How to prove that addition modulo 2 is associative

Question

I learned that |a⊕(a⊕b)⟩=|(a⊕a)⊕b⟩ as addition modulo 2 is associative. However, I am wondering why addition modulo 2 is associative?

Answer 1

Let $(\mathbb{Z}_2,+)$ be a group, where $\mathbb{Z}_2=\{0,1\}$. As mentioned in the comments, since addition over the integers is associative, addition over the integers $\pmod{2}$. Let's see what happens when we add elements of $\mathbb{Z}_2$ together.

Let $a,b\in\mathbb{Z}_2$. It is clear $(a+a)+b\equiv2a+b\pmod{2}\equiv0+b=b\pmod{2}$. Working the other direction, $b=0+b\equiv2a+b\pmod{2}\equiv a+a+b\pmod{2}\equiv a+(a+b)\pmod{2}$. Observe $2a$ is a multiple of two, so $2a\equiv0\pmod{2}$.

It is known that an element of $\mathbb{Z}_2$ added to itself returns the additive identity element, $0$, because this sum will always be a multiple of two regardless if $a$ is even or odd: If $a$ is even, then $a+a=2k+2k=2\cdot2k$. If $a$ is odd, then $a+a=(2k+1)+(2k+1)=4k+2=2\cdot(2k+1)$. In short, associativity hinges on $2\equiv0\pmod{2}$ for this group.

Answer 2

1. Try them all; there are only eight cases

a) $(0\oplus0)\oplus0=0\oplus0=0;0\oplus(0\oplus0)=0\oplus0=0$
b) $(0\oplus0)\oplus1=0\oplus1=1;0\oplus(0\oplus1)=0\oplus1=1$
c) $(0\oplus1)\oplus0=1\oplus0=1;0\oplus(1\oplus0)=0\oplus1=1$
d) $(0\oplus1)\oplus1=1\oplus1=0;0\oplus(1\oplus1)=0\oplus0=1$
e) $(1\oplus0)\oplus0=1\oplus0=1;1\oplus(0\oplus0)=1\oplus0=1$
f) $(1\oplus0)\oplus1=1\oplus1=0;1\oplus(0\oplus1)=1\oplus1=0$
g) $(1\oplus1)\oplus0=0\oplus0=0;1\oplus(1\oplus0)=1\oplus1=0$
h) $(1\oplus1)\oplus1=0\oplus1=1;1\oplus(1\oplus1)=1\oplus0=1$

2. Reason it out. But handwave a little bit.

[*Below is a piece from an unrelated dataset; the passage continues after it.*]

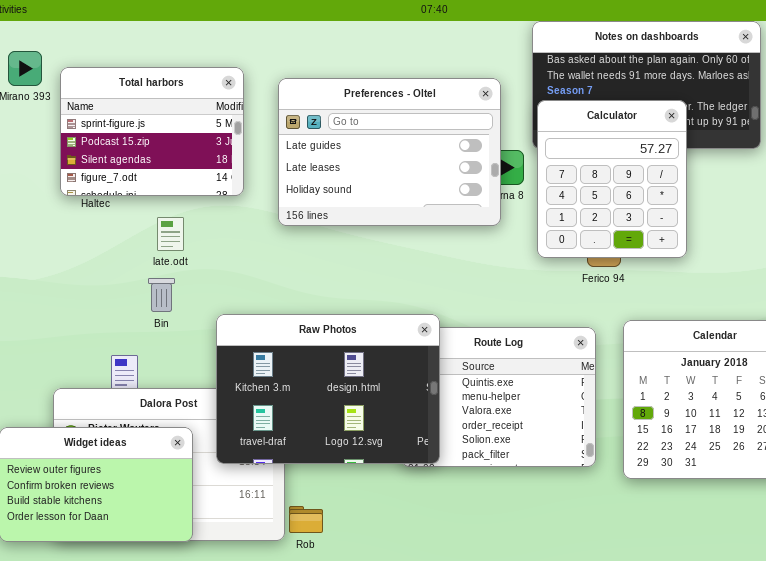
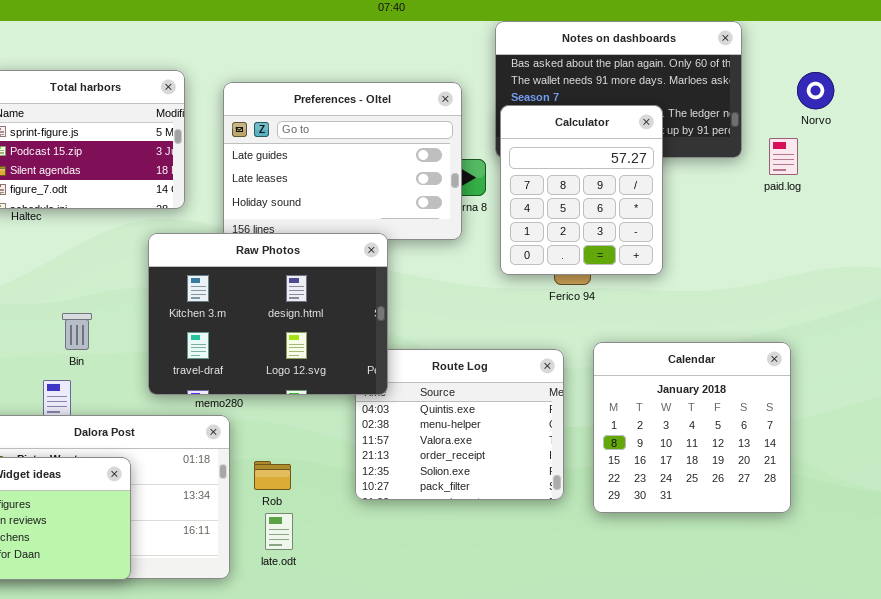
late.odt: [157,217,184,251] -> [265,513,293,550], moved
Bin: [148,278,175,312] -> [62,313,92,350], moved
Raw Photos: [216,314,440,464] -> [148,233,388,395], moved
Rob: [289,506,323,533] -> [254,461,291,490], moved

Let $(a \oplus b) \oplus c \equiv k \pmod 2$. THen by definition $[(a+b)+c]-k$ is divisible by $2$ where $a,b,c,k$ are integers and $+,-$ are integer operations. As $+$ is associative over $\mathbb Z$ we have that $[(a+b) + c] -k = [a+(b+c)]-k$ and $[a+(b+c)] -k$ is divisible by $2$. So $a\oplus (b\oplus c)\equiv k \equiv a\oplus (b\oplus c)\pmod 2$.

In other words. Addition modulo $2$ "inherits" associativity from addition over the integers.

3. Reason it out with technical overkill

Let $a\oplus b = k$. Then by definition that means $a+b - k$ is divisible by $2$ ($a,b,k$ are regular old integers and $+,-$ is addition and subtraction. $k$ is either $0$ or $1$).

Let $(a+b)-k = 2w$ where $w$ is some integer. Then $k = (a+b)-2w$

Let $(a\oplus b)+c = k\oplus c = m$ ($m$ is either $0$ or $1$). Then by definition $k+c -m$ is even. Replace $k$ with $a+b-2w$ and we get $[(a+b)-2w]+c-m = ((a+b)+c) -2w -m$ is even. Let $((a+b)+c)-2w - m = 2\omega$. And that means $m = (a+b+c)-2(w+\omega)$. (Note, integer addition is just addition and it is commutative and associative.)

Now $m$ is either $0$ or $1$. $2(w+\omega)$ is even. So if $a+b+c$ is odd, then $m =1$. If $a+b+c$ is even then $m = 0$.

Now let $b\oplus c = j$. $a\oplus(b\oplus c)=a\oplus j= h$. That means $(b+c)-j$ is an even number. Let $(b+c)-j=2v$ so $j=(b+c)-2v$. And it means $(a+j)-h=(a+(b+c)-2v)-h$ is even. Let $((a+(b+c)-2v)-h = 2\alpha$ and that means $h = (a+b+c)-2(v-\alpha)$.

Again $h$ is either equal to $0$ or $1$ and if $a+b+c$ is odd then $h=1 = m$. Or if $a+b+c$ is even then $h = 0 = m$.

Either way $ a\oplus(b\oplus c) =h = m = (a\oplus b)\oplus c$.